Now, let's go for the second addend to which we substract and add

$$ \det(A_1(t), A_2(t), A_3(t+h), \dots , A_n(t+h)) \ . $$

From which we will obtain the term

$$ \det (A_1(t), A'_2(t), A_3(t), \dots , A_n(t)) \ . $$

Keep on doing analogous operations till you get

$$ \det (A_1(t), A_2(t), \dots , A_{n-1}(t), A_n'(t)) \ . $$

The formula is $$d(\det(m))=\det(m)Tr(m^{-1}dm)$$ where $dm$ is the matrix with $dm_{ij}$ in the entires. The derivation is based on Cramer's rule, that $m^{-1}=\frac{Adj(m)}{\det(m)}$. It is useful in old-fashioned differential geometry involving principal bundles.

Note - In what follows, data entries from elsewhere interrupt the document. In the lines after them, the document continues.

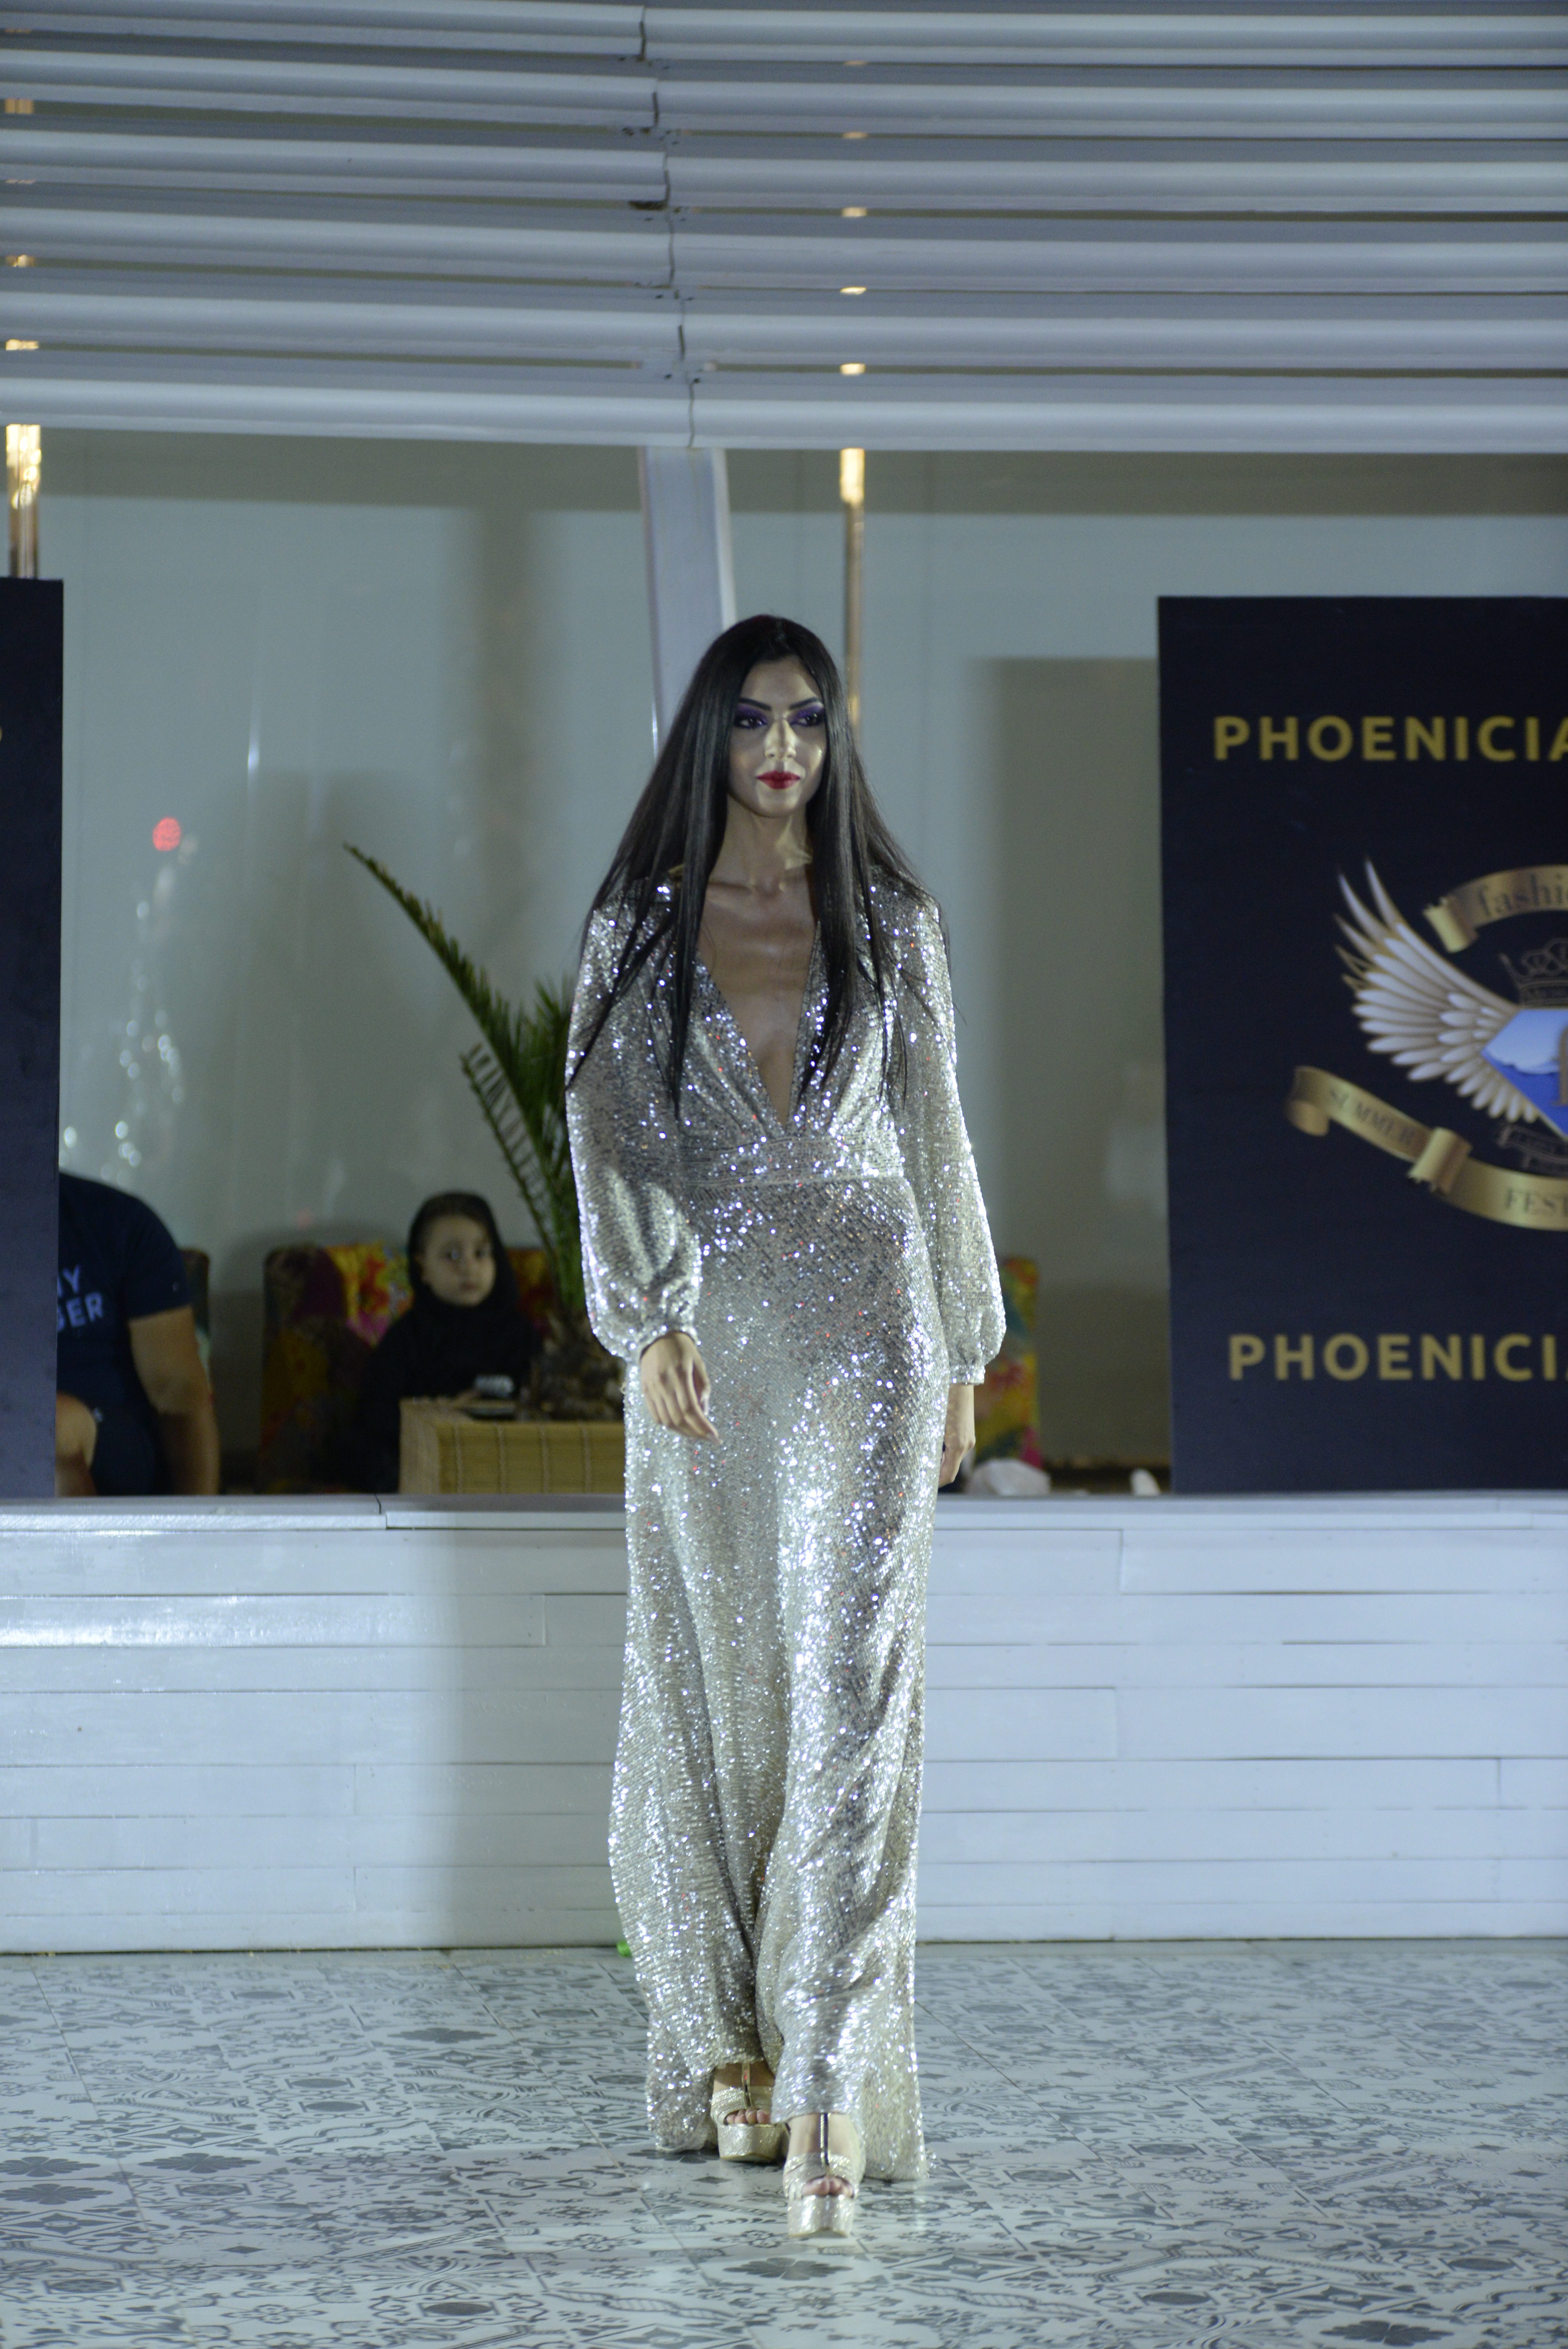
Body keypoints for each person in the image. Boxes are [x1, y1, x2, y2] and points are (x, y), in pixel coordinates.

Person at [566, 613, 1002, 2240]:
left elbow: (936, 1132)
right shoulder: (637, 926)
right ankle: (725, 2043)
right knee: (713, 1680)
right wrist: (647, 1317)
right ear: (711, 735)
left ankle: (830, 2083)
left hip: (872, 1320)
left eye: (807, 719)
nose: (782, 748)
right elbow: (609, 1129)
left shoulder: (893, 921)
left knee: (852, 1690)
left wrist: (961, 1348)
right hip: (710, 1341)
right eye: (753, 719)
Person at [347, 1191, 540, 1492]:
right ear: (423, 1267)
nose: (469, 1267)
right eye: (452, 1256)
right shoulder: (406, 1340)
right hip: (428, 1474)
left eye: (481, 1253)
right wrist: (430, 1418)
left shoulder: (520, 1334)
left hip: (512, 1472)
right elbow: (373, 1424)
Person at [55, 1171, 221, 1497]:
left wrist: (198, 1522)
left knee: (48, 1425)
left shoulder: (116, 1222)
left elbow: (179, 1393)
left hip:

I noticed Terence Tao posted a nice blog entry on it. So I probably do not need to explain more at here.

Like product rule:

$$\dfrac{d}{dt}\det(A_1(t),A_2(t),...,A_n(t))=\det(A_1^{'}(t),A_2(t),A_n(t))+\det(A_1(t),A_2^{'}(t),...,A_n(t))+...+\det(A_1(t),A_2(t),...,A_n^{'}(t)) $$